On Campus

On second thought, we don’t want you

U of T retracts acceptance email sent to dozens of graduate school hopefuls

Wow, is this ever embarrassing. The University of Toronto School of Graduate studies mistakenly sent emails to dozens of students telling them they were accepted into the speech pathology program, when they were, in fact, rejected. Some 169 applicants received the erroneous email last Friday.

As the Sun reports:

“Welcome to the University of Toronto,” read the subject line. “Acceptance into Canada’s preeminent grad school is an achievement in itself,” the e-mail said. “We chose you because you’re at the top of our list. And we believe you applied to U of T because we’re at the top of yours!”

That message caused at least one student to be predictably elated. “I was walking on clouds,” Meara Brown, who is a University of Victoria student, told the Sun. “I told my references, my peers, my profs, my friends, and my family. My family started telling everyone in the small town I grew up in.”

Brown’s educational ego boost was burst just three days later, when the U of T sent a clarification email:

“On April 9 you received an e-mail from the School of Graduate Studies suggesting that you should have received an offer of admission from the University of Toronto,” the April 12 e-mail said.

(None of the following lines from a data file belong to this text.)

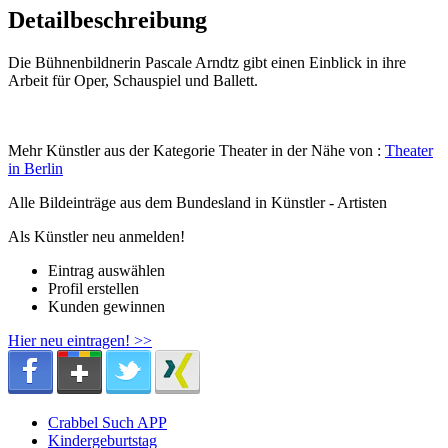
Detailbeschreibung
Die Bühnenbildnerin Pascale Arndtz gibt einen Einblick in ihre
Arbeit für Oper, Schauspiel und Ballett.
Mehr Künstler aus der Kategorie Theater in der Nähe von :
Theater
in Berlin
Alle Bildeinträge aus dem Bundesland
in Künstler - Artisten
Als Künstler neu anmelden!
Eintrag auswählen
Profil erstellen
Kunden gewinnen
Hier neu eintragen! >>
Crabbel Such APP
Kindergeburtstag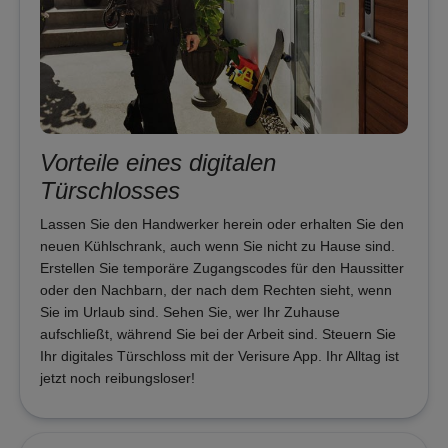
Vorteile eines digitalen
Türschlosses
Lassen Sie den Handwerker herein oder erhalten Sie den
neuen Kühlschrank, auch wenn Sie nicht zu Hause sind.
Erstellen Sie temporäre Zugangscodes für den Haussitter
oder den Nachbarn, der nach dem Rechten sieht, wenn
Sie im Urlaub sind. Sehen Sie, wer Ihr Zuhause
aufschließt, während Sie bei der Arbeit sind. Steuern Sie
Ihr digitales Türschloss mit der Verisure App. Ihr Alltag ist
jetzt noch reibungsloser!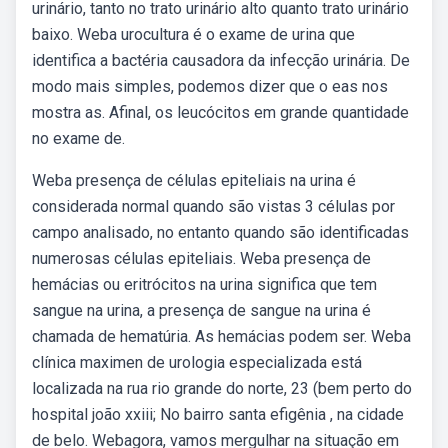
urinário, tanto no trato urinário alto quanto trato urinário
baixo. Weba urocultura é o exame de urina que
identifica a bactéria causadora da infecção urinária. De
modo mais simples, podemos dizer que o eas nos
mostra as. Afinal, os leucócitos em grande quantidade
no exame de.
Weba presença de células epiteliais na urina é
considerada normal quando são vistas 3 células por
campo analisado, no entanto quando são identificadas
numerosas células epiteliais. Weba presença de
hemácias ou eritrócitos na urina significa que tem
sangue na urina, a presença de sangue na urina é
chamada de hematúria. As hemácias podem ser. Weba
clínica maximen de urologia especializada está
localizada na rua rio grande do norte, 23 (bem perto do
hospital joão xxiii; No bairro santa efigênia , na cidade
de belo. Webagora, vamos mergulhar na situação em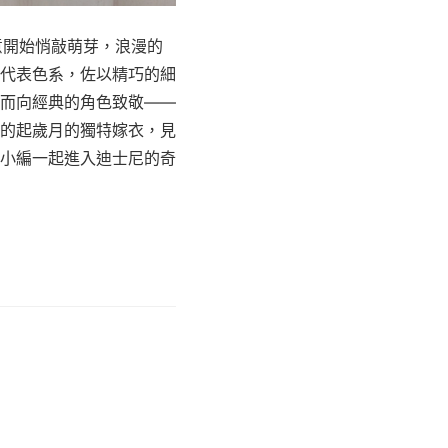
意開始悄敲萌芽，浪漫的
代表色系，佐以精巧的細
而向經典的角色致敬——
的起歲月的獨特嫁衣，見
小編一起進入迪士尼的奇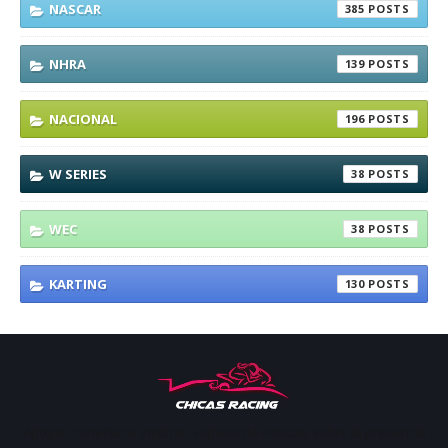
NASCAR
385
NHRA
139
NACIONAL
196
W SERIES
38
WEC
38
KARTING
130
Apoyar, conectar e inspirar. Espacio de noticias sobre la presencia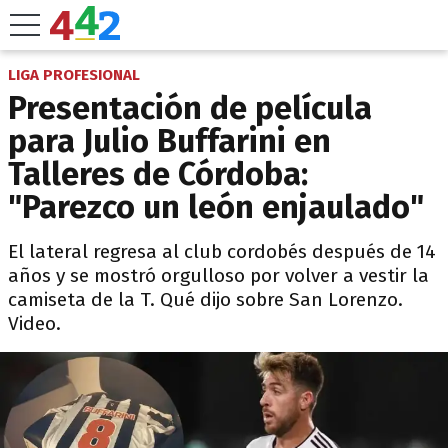
LIGA PROFESIONAL
Presentación de película
para Julio Buffarini en
Talleres de Córdoba:
"Parezco un león enjaulado"
El lateral regresa al club cordobés después de 14
años y se mostró orgulloso por volver a vestir la
camiseta de la T. Qué dijo sobre San Lorenzo.
Video.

“The e-mail was sent to you as a result of an administrative error. We sincerely regret the confusion this has caused.”

The U of T blames the mistake on a line of coding in the original mass email that was intended for the 45 students who were actually accepted into the program.

A not dissimilar debacle happened at the University of Ottawa last spring when the law school misplaced 600 applicants. To rectify the mistake, UOttawa admitted extra students, and at least they blamed it on “human error” and not on those dreadful computers as the U of T has done. I guess that is just the way things are done at “Canada’s preeminent grad school.”